◆ Text section ◆

Additionally, such solutions suffer from further limitations. Primarily, existing approaches fail to address a cold start issue of a new user to the platform or new available content. Without content history, existing solutions are limited in their effectiveness. As another limitation, many solutions are ill equipped to handle large volumes of new content or time critical content. New content or content with a short window of utility (e.g., news stories or social media posts) have little time to acquire sufficient content-user history to adequately be of use for deeper personalization.

Thus, there is a need in the field of search and discovery for a system and method that enables content-centric personalized recommendations and queries. This invention provides such a new and useful system and method.

BRIEF DESCRIPTION OF THE FIGURES

FIG. 1 is a schematic of preferred embodiment of the system.

FIG. 2 is a schematic of a variation of the system showing API integration.

FIG. 3 is a schematic representation of content and user embeddings in a CML model.

FIG. 4 is a flowchart representation of one variation of the method.

FIG. 5 is a flowchart representation of a variation of the method using user shared-item embeddings.

FIG. 6 is a schematic representation of a variation method using user shared-item embeddings.

FIG. 7 and FIG. 8 are flowchart representations of variations of the method.

FIG. 9 is a schematic representation of a first variation of updating a CML model.

FIG. 10 is a schematic representation of a second variation of updating a CML model.

FIG. 11 is a schematic representation of a combined computational model with application-specific CML models.

FIG. 12 is a schematic representation of processing content and users into a matchmaking data model.

FIG. 13 is a flowchart representation of one variation of applying a matchmaking data model.

FIG. 14 is a schematic representation of one variation of generating a personalization score.

FIG. 15 is a schematic representation of one variation of generating a personalization score using a classifier.

FIG. 16 and FIG. 17 are flowchart representations of variations of applying a matchmaking data model.

FIG. 18 is a schematic representation of a general process of reordering a relevancy search.

FIG. 19 is a schematic representation of an exemplary set of data being reordered using tiered groupings.

FIG. 20 is a schematic representation of biasing a neural network using an artificial virtual user.

FIG. 21 is an exemplary system architecture that may be used in implementing the system and/or method.

DESCRIPTION OF THE EMBODIMENTS

The following description of the embodiments of the invention is not intended to limit the invention to these embodiments but rather to enable a person skilled in the art to make and use this invention.

1. Overview

The system and method are preferably used for providing a personalized and content-centric search and discovery engine. As shown in FIG. 1, a system and method for providing content-centric predictive personalization can enable a personalization tool that can be used for search, recommendations, and/or discovery for a set of data, whether it be text information or audio-visual multimedia. The system and method can operate with small amounts of data and may provide new forms of advanced individualized (e.g., user “n=1”) predictive personalization using collaborative metric learning. In the system and method, a new user can quickly be provided with personalized search and discovery. The system and method can enable the new capability of a digital content engine to perform these operations without dependence on user-to-user modeling and without dependence on large content/user datasets. Accordingly, the system and method may provide a number of enhancements beyond current solutions that often have such limitations. In particular, the system and method can enable new capabilities of a search and recommendation engine to provide personalization to new users and new content. This may be done from a “cold start” where little to no prior data is available on a user and/or a piece of content. Furthermore, the system and method may run in real-time for progressive and responsive personalization.

◆ Exercise requirements ◆
1. In the personalization text, what do new content and content with a short window of utility have little time to acquire?
2. Reproduce the personalization text from the words "FIG. 9 is a" through the words "a personalization score.", renaming "matchmaking data model" to "pairing data model" wherever it occurs.
The material after this point stands apart from the personalization text.

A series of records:
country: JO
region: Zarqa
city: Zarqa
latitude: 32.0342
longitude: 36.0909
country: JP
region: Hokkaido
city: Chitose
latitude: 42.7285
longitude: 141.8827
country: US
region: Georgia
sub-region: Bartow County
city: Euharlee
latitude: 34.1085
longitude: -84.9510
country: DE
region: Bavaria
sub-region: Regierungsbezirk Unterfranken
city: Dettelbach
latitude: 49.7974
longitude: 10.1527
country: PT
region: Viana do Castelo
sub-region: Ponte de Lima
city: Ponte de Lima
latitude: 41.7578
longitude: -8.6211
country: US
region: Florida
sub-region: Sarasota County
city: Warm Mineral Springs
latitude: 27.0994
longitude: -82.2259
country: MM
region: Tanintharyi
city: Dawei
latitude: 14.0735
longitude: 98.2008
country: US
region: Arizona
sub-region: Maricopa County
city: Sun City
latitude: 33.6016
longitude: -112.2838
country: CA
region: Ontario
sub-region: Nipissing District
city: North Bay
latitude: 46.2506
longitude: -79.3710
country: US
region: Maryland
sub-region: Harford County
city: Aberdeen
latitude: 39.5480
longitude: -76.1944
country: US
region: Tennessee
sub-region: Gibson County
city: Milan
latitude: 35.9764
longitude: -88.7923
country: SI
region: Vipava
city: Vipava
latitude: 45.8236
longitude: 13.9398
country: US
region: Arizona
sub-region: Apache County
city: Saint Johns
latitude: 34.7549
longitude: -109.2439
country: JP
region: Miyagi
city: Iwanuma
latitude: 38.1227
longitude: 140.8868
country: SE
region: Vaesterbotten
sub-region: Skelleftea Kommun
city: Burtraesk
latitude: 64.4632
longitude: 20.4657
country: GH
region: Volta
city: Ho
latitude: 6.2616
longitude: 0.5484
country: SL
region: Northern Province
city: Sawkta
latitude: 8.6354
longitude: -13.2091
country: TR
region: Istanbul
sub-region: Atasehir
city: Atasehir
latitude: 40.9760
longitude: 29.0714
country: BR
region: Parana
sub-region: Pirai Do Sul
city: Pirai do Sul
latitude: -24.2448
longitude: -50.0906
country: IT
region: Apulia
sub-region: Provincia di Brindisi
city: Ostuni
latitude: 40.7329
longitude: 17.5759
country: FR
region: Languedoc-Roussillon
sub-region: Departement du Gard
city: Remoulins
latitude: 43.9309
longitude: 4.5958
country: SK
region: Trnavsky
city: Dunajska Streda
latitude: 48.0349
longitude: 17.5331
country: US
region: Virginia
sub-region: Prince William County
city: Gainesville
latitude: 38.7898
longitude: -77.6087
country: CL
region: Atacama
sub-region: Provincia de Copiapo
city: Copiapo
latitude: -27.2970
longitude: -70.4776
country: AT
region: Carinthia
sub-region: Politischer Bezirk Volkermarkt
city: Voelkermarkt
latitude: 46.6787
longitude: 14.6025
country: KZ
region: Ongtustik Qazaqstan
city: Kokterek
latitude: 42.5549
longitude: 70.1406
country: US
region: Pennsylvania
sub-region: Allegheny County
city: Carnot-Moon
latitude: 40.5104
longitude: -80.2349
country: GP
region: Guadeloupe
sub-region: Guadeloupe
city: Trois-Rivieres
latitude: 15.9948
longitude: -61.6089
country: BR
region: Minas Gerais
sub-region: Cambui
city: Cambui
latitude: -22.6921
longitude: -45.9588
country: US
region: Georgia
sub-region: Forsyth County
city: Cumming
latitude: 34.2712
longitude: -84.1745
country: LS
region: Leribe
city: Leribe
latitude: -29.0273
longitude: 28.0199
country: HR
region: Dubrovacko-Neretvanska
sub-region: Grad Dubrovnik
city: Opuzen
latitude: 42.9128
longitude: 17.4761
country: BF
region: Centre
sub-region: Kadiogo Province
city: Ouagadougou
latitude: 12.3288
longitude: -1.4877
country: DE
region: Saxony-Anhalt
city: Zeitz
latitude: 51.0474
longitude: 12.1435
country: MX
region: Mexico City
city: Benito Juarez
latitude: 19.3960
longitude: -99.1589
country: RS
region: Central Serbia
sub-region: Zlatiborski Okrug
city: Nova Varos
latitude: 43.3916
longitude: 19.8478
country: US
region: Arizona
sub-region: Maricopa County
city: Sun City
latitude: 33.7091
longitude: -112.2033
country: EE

◆ Exercise answers ◆
1. Sufficient content-user history to adequately be of use for deeper personalization.

2.
FIG. 9 is a schematic representation of a first variation of updating a CML model.

FIG. 10 is a schematic representation of a second variation of updating a CML model.

FIG. 11 is a schematic representation of a combined computational model with application-specific CML models.

FIG. 12 is a schematic representation of processing content and users into a pairing data model.

FIG. 13 is a flowchart representation of one variation of applying a pairing data model.

FIG. 14 is a schematic representation of one variation of generating a personalization score.